An actor since elementary school, Haglund has an interdisciplinary college degree in modern dance, visual arts, video, and filmmaking. Science fiction ideas are not unusual elements in his one-man shows. "I did one where I'm performing with banks of televisions behind me, and I'm working on another one. Remember when ID4 came out, those little 18" aliens that were motion-controlled, you wave your hand in front of them and their head opens up and they scream? I'm getting, like, six of those, and I'm doing a movement/dance/theater piece with these heads automatically opening up as I get too close to them. I don't think I'll tour it or anything, it'll just be a little something for the art crowd!"
Though he's had "maybe three day jobs in his entire life," Haglund works primarily in comedy. He used to do written stand-up material, but I got bored with it. "So now I improvise every set - I improvise a brand-new episode of The X Files onstage, where audience members come up and join me, like I was doing at the conventions, that became so popular that I started doing it at the comedy clubs," he reports. "It's a joy to do, because I don't have to remember any of my lines, and I get to meet some of the people that I'm performing for, ever so briefly."
Haglund calls the Vancouver Theatre Sports League his day job. It's a league of about twenty-five performers, all doing open-ended improv based on audience suggestions. They're doing a show called The X-Mas Files this Christmas. Because the group has its own theater, performing seven nights a week, and Haglund can drop in when he's available, the work keeps him fresh.

YOUR TASKS =>
a) Answer these questions from the profile of Haglund above.
(i) What fields does Haglund's college degree cover?
(ii) About how many performers belong to the Vancouver Theatre Sports League?
(iii) What show is the league doing this Christmas?
b) Recast the paragraph of the Haglund profile above that begins "Haglund calls the Vancouver Theatre Sports League" as a short bulleted list that keeps its main facts.
c) Pick up the profile of Haglund above from its last sentence and carry it on.

EXTRACTED ENTRIES =>

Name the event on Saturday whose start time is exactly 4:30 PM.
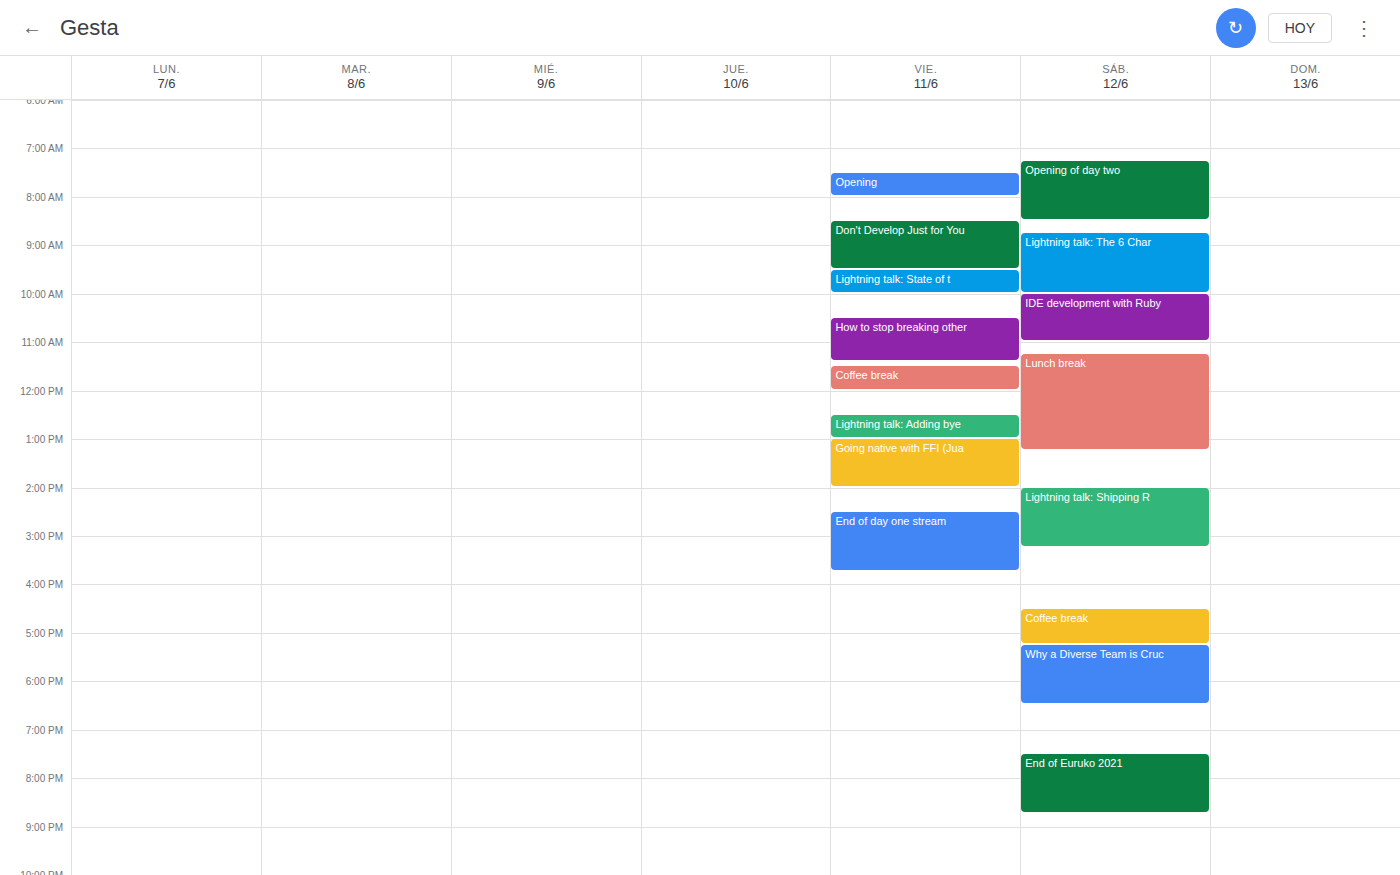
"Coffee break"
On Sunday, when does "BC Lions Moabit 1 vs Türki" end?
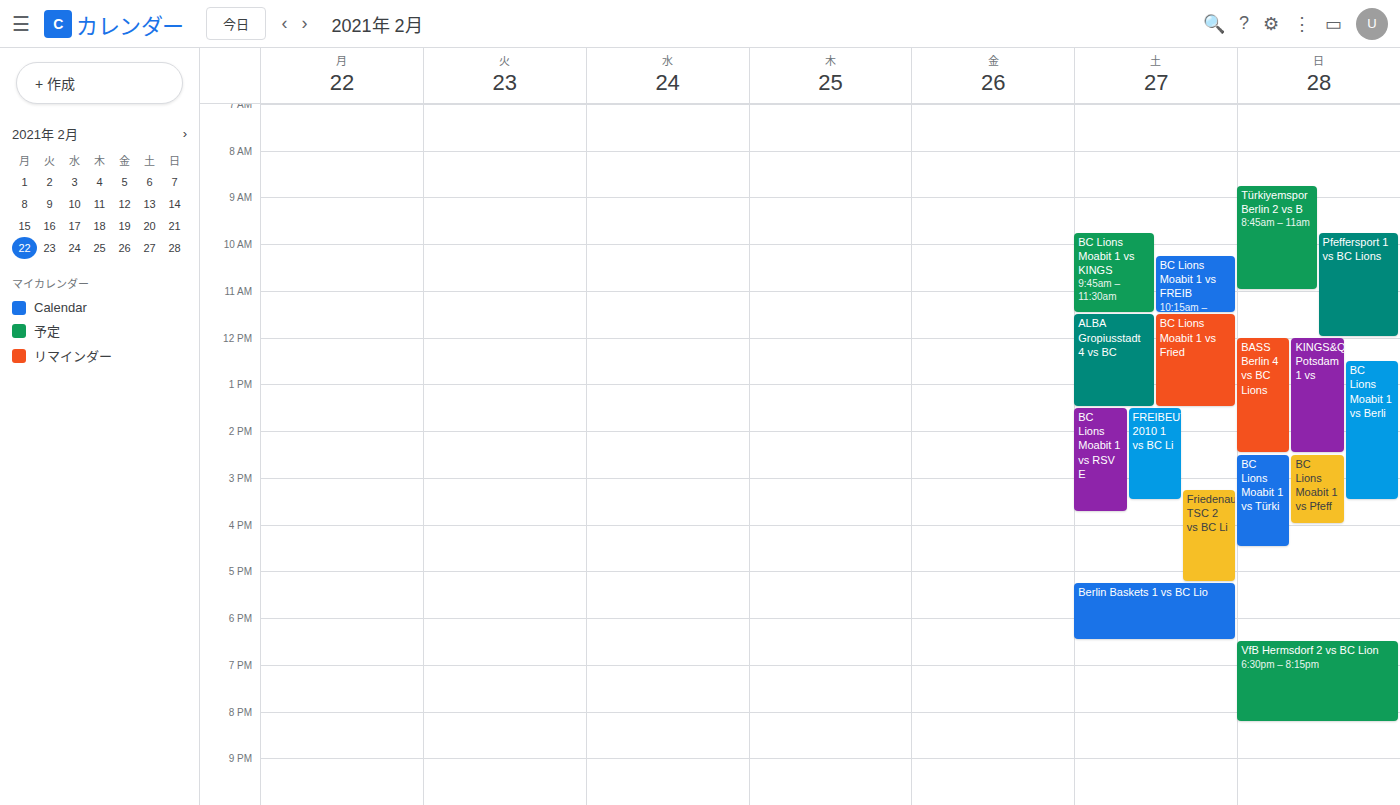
==
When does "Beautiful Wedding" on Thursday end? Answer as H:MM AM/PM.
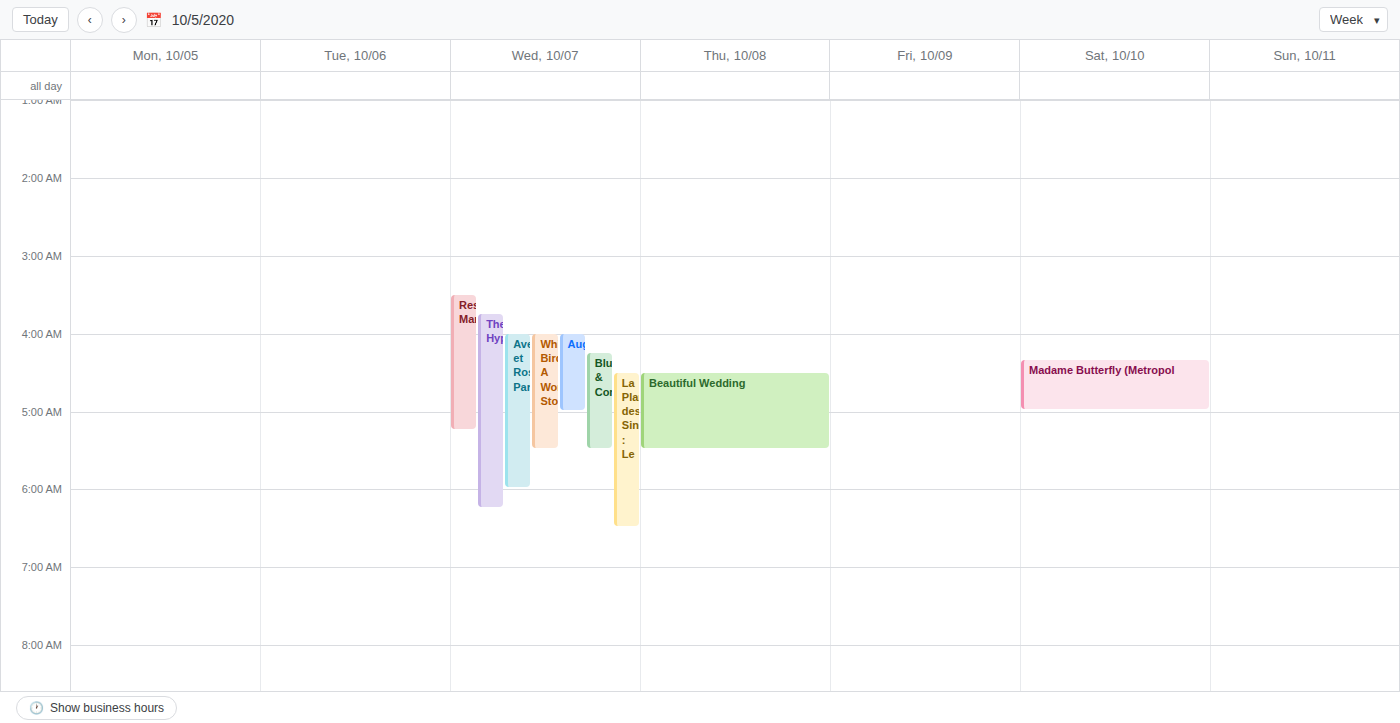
...
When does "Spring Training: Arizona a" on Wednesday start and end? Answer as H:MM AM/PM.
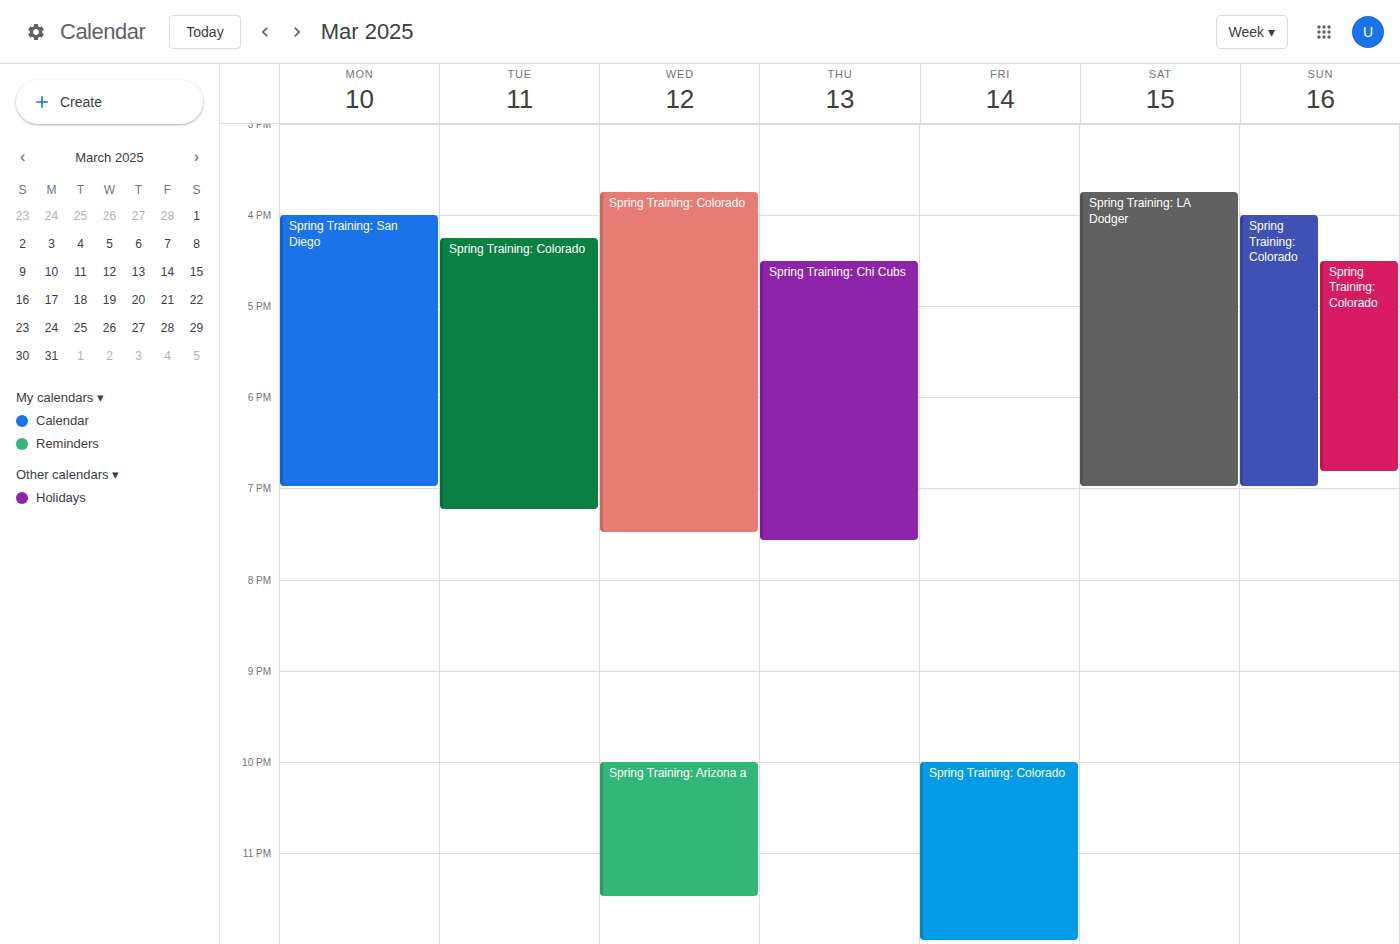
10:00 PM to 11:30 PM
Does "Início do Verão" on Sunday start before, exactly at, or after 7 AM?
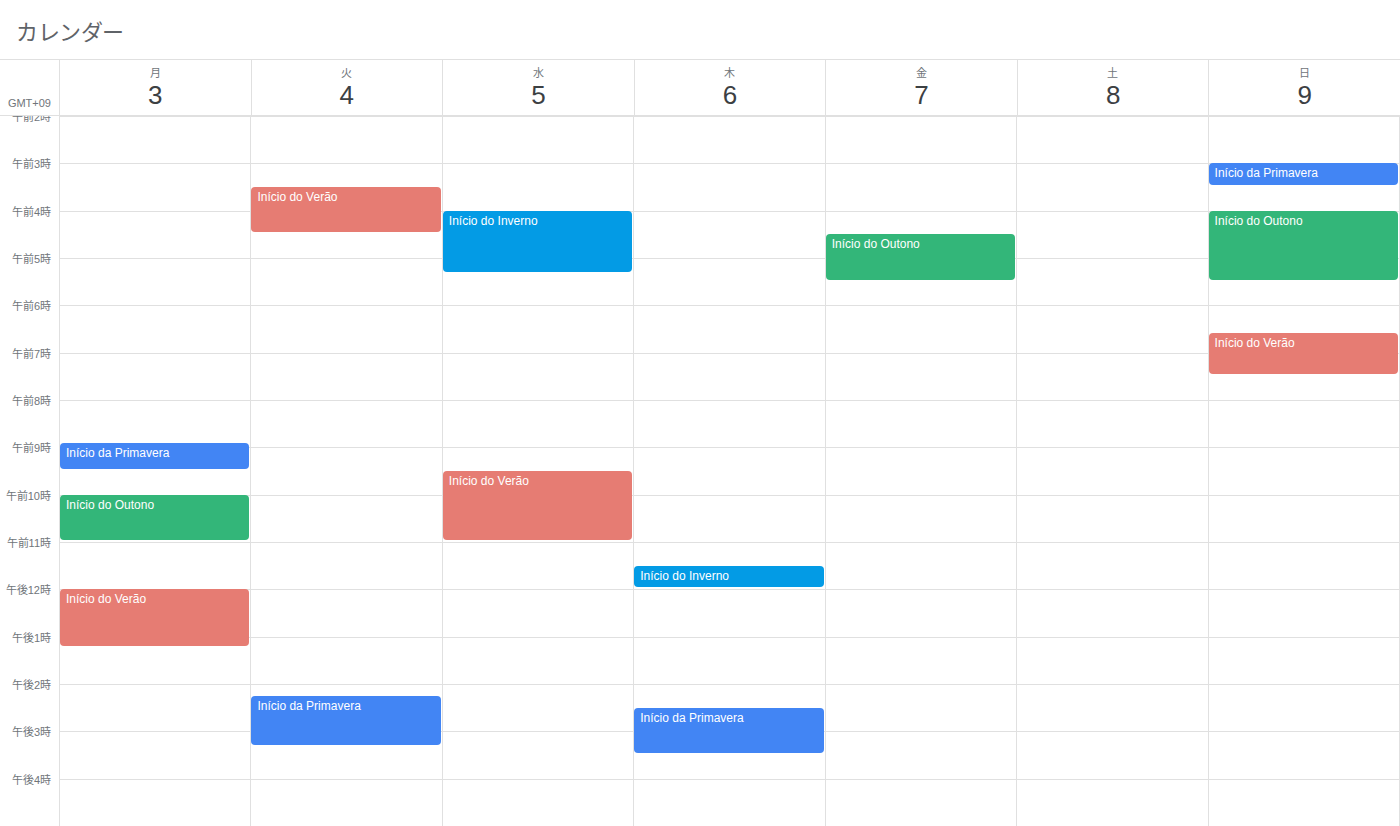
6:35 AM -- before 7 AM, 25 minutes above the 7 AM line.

RESPONSE LIST =>
a)
(i) Modern dance, visual arts, video, and filmmaking.
(ii) About twenty-five.
(iii) The X-Mas Files.

b)
- Haglund calls the Vancouver Theatre Sports League his day job.
- The league has about twenty-five performers who do open-ended improv based on audience suggestions.
- This Christmas the league is doing a show called The X-Mas Files.
- The group has its own theater and performs seven nights a week.
- Haglund can drop in when he's available, which keeps him fresh.

c)
With 500 channels coming up on cable, he sees a growing need for material, and with the Web getting more accessible, "everyone's going to have their own little TV station." So Haglund is looking for ways to combine his talent for the visual arts, primarily cartoons, with performing. "My parents still don't understand why I went into this acting thing when I had such a burgeoning animation career," he laughs. "Cartooning has been one of my gifts, I guess, because I've been doing that since I can remember - I used to copy drawings from Mad magazine. I have a sketchbook full of stuff."
He's even considering a comic book about antics on the set of The X Files. "I've been taking a sketchbook to the set and jotting down things that people have been saying - it's kind of tricky because it's all sort of inane banter. The blooper reel is kind of the fun stuff. I always try to get the inane boredom that goes on hour to hour for the comic book, but then, to write a boring comic book is to be boring."
Still, he can't imagine that The X Files could ever become boring. "When you see a TV show that's about the show, it's not about David or Gillian but about putting on a quality little feature film every week, when you see everybody working towards that, you start looking for that, rather than 'Boy, was my hair OK?'" he says. "Chris Carter sort of inspired everyone in those early years, and that's why the show has continued on to be as successful as it is."